Kurdum tezgâhımı garip bir köşe başında,
Adımlarda endişe hastane yokuşunda.
Kimi yoksul nefesiyle tırmanıyor yolu,
Kimi yorgun halde arkadan bağlamış kolu.
Dumanı tüten üç baş yavaş yavaş kalkışta,
Bir de deli hem söylemekte hem de alkışta.

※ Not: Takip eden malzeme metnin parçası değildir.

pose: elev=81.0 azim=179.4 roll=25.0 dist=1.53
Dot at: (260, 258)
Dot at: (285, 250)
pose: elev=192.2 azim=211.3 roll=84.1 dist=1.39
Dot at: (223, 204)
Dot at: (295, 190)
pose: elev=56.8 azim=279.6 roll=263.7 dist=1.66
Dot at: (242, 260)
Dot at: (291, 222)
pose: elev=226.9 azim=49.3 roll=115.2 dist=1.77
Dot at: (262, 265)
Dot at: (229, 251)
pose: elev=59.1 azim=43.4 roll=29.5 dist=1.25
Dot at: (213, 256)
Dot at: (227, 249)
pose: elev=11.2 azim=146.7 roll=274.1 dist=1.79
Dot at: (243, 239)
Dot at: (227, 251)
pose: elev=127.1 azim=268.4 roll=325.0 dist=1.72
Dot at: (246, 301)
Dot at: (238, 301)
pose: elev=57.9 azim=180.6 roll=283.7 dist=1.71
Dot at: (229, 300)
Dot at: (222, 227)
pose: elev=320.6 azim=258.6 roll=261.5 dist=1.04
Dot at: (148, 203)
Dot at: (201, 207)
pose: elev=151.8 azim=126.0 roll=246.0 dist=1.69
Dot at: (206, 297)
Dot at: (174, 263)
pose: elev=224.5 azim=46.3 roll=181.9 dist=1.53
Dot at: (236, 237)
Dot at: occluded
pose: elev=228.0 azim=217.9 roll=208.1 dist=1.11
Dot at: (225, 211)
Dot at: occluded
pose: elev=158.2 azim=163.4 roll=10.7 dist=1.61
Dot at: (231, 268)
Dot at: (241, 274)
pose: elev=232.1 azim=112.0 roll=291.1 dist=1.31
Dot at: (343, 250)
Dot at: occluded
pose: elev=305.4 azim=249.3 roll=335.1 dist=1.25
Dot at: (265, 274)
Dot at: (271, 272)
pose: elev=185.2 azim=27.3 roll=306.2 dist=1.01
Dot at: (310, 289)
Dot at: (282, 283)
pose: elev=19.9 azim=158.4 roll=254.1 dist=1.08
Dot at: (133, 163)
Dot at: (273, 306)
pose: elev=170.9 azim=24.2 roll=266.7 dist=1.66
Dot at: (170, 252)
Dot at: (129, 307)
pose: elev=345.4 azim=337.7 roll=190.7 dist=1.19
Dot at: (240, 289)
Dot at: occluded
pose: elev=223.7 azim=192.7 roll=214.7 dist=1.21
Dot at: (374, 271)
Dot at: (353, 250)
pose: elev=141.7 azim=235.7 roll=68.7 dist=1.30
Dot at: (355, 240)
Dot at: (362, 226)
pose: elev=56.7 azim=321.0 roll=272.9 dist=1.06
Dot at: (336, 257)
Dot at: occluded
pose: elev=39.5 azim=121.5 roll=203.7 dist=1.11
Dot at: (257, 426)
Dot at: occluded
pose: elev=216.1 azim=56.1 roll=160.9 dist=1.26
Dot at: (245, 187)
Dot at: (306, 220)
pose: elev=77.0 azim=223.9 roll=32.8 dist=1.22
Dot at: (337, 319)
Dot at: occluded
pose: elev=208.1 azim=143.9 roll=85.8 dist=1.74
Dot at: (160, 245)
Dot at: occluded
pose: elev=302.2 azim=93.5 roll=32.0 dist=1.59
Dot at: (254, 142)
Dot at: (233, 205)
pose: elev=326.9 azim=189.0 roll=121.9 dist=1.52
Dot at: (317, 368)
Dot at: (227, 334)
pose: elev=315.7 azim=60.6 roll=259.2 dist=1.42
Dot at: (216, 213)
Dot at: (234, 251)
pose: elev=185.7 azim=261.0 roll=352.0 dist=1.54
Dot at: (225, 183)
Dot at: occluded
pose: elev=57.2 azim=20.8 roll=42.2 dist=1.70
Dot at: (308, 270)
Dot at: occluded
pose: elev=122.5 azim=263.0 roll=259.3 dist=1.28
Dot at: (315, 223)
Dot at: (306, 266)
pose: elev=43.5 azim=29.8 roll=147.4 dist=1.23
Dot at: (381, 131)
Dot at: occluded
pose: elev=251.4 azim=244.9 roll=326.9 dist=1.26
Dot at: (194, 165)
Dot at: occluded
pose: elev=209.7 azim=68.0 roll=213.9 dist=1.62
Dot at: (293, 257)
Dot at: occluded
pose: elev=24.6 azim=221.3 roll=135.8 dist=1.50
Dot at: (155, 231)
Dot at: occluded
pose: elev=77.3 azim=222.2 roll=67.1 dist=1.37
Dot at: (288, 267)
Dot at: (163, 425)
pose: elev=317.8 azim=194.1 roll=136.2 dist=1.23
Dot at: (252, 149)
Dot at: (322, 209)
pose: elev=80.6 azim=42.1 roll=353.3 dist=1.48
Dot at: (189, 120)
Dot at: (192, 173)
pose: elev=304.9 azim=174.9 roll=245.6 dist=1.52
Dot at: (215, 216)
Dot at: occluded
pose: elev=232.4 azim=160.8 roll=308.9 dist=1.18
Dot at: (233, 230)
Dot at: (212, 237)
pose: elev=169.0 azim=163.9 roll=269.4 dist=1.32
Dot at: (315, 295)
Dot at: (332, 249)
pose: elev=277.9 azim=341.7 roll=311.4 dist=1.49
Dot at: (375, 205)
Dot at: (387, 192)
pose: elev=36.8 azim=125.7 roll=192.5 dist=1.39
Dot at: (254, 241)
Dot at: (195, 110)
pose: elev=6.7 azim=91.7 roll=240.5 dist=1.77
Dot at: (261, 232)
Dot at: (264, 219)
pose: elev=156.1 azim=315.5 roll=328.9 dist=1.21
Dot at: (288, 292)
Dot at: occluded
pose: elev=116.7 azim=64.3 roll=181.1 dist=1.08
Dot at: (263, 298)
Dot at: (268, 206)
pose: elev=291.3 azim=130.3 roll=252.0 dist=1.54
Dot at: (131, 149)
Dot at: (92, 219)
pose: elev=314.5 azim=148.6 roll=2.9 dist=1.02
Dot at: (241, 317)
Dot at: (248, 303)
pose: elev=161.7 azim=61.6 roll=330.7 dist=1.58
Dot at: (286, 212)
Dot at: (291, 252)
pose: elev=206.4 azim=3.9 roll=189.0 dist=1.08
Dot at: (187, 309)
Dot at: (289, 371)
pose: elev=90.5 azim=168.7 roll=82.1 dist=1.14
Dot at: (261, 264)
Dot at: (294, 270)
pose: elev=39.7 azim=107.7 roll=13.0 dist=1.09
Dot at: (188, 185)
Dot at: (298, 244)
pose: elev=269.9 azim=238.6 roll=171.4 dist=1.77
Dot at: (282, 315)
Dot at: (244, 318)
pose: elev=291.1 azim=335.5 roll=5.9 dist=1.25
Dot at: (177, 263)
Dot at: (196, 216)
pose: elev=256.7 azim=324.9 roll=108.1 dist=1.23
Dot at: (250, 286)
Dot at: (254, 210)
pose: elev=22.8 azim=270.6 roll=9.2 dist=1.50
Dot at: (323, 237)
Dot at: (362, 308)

Havada hafif çise aralığın kışında,
Eli felçli dilenci hastane yokuşunda.
Kucağında annenin güzel yüzlü bir çocuk,
Belirgindi sabinin dudağındaki uçuk.
Anne şefkati gözlerinde tüten bir buğu,
Beyaz örtüsüyle gökyüzü gelinlik bir kuğu.
Bir gariplik var bu mevsimde göçmen kuşunda,
Öksüzdür insanlar ki hastane yokuşunda.
Kaldırımlar peltek konuşur çöpler avare,
Gülen yüzlerdir burada bir vakitlik kare.
Saygın kişiliklerde vicdan yokları oynar,
Bu mekânda yolsuzluk tek makamlarda kaynar.
Düşmeye görsün fakirlik hane kursağına,
Mayından zehir döşerler bil bağırsağına.
Kimsenin umuru değmez deva arayana,
Gelin uykuya dalmış yalnızlıkta kaynana.
Yürüyor paltolu adam kasketi başında,
Sümkürdü yere mahlûk hastane yokuşunda.